Return every entry exactly. Leave nothing out.

START INPUT DATA

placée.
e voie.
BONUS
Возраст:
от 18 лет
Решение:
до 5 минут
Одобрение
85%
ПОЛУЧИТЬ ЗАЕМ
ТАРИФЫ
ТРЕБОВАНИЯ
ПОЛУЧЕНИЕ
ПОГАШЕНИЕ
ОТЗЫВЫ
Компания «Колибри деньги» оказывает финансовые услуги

END INPUT DATA

#### WRITTEN ANSWER
placée.
e voie.
BONUS
Возраст:
от 18 лет
Решение:
до 5 минут
Одобрение
85%
ПОЛУЧИТЬ ЗАЕМ
ТАРИФЫ
ТРЕБОВАНИЯ
ПОЛУЧЕНИЕ
ПОГАШЕНИЕ
ОТЗЫВЫ
Компания «Колибри деньги» оказывает финансовые услуги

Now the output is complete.